## TASK STATEMENT:
Copy each line below in which the string "middle" occurs.

## SOURCE DATA:

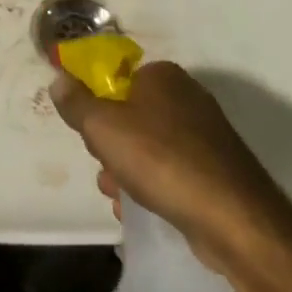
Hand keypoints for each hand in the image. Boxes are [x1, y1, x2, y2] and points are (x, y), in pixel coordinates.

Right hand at [52, 60, 291, 266]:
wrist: (232, 217)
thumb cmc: (161, 159)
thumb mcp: (103, 127)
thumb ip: (76, 102)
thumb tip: (58, 79)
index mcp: (162, 75)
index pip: (116, 81)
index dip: (96, 108)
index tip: (91, 136)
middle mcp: (186, 96)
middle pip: (129, 116)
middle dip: (110, 146)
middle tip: (106, 168)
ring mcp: (204, 134)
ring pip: (147, 147)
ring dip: (126, 172)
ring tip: (121, 196)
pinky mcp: (214, 168)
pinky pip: (170, 170)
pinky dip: (153, 187)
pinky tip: (142, 209)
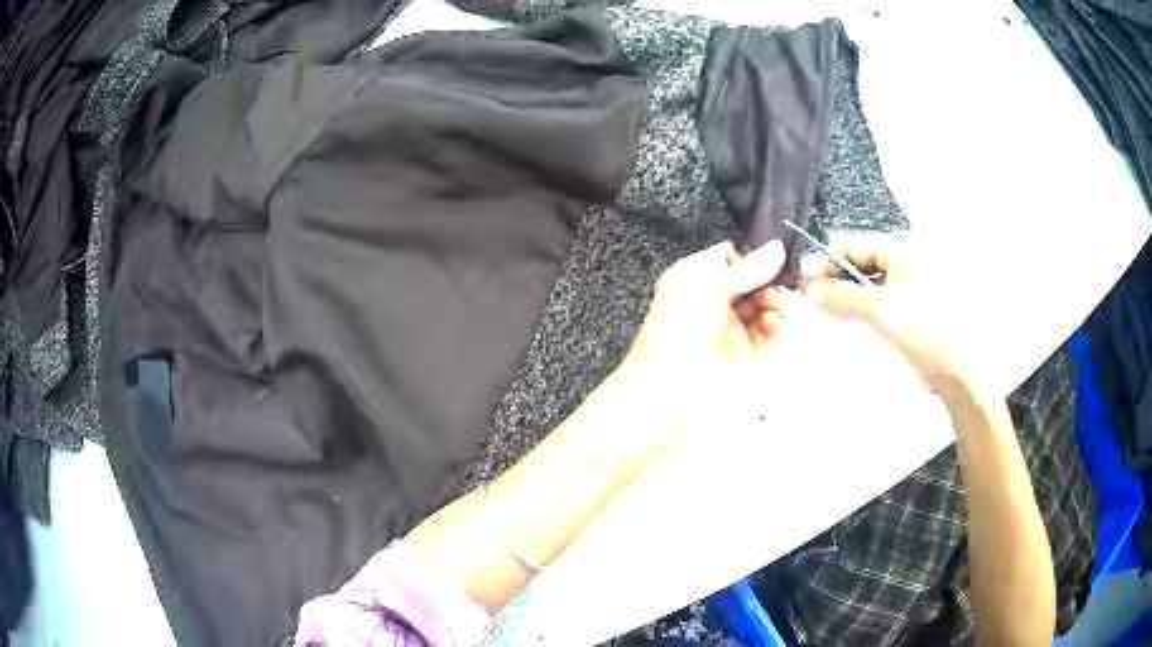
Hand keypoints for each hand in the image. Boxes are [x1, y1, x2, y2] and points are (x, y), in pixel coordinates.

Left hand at [625, 240, 785, 394]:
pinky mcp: (743, 350)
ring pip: (760, 303)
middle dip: (766, 278)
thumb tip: (776, 248)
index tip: (772, 256)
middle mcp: (710, 299)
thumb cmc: (677, 330)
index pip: (729, 256)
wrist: (670, 386)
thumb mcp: (709, 286)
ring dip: (771, 299)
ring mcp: (727, 325)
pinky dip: (773, 322)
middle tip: (776, 281)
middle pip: (750, 279)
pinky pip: (765, 329)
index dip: (751, 255)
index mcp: (693, 277)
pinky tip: (772, 321)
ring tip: (772, 303)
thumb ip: (747, 268)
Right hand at [798, 238, 977, 396]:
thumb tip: (809, 288)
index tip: (804, 280)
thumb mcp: (881, 308)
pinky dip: (860, 310)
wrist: (960, 370)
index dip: (827, 260)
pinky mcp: (909, 311)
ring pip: (867, 285)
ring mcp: (908, 287)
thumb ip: (842, 295)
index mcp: (903, 247)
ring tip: (825, 312)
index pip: (854, 244)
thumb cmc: (927, 328)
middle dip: (834, 280)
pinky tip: (847, 321)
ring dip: (846, 297)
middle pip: (859, 263)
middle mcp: (905, 261)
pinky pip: (877, 303)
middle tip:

## COMPLETED EXERCISE:
middle mcp: (186, 96)
middle pip: (129, 116)
middle dip: (110, 146)
middle tip: (106, 168)
middle dip: (766, 278)
middle mcp: (710, 299)
middle tip: (776, 281)
middle pip: (750, 279)
middle dip: (834, 280)
middle pip: (859, 263)
middle mcp: (905, 261)
middle tip:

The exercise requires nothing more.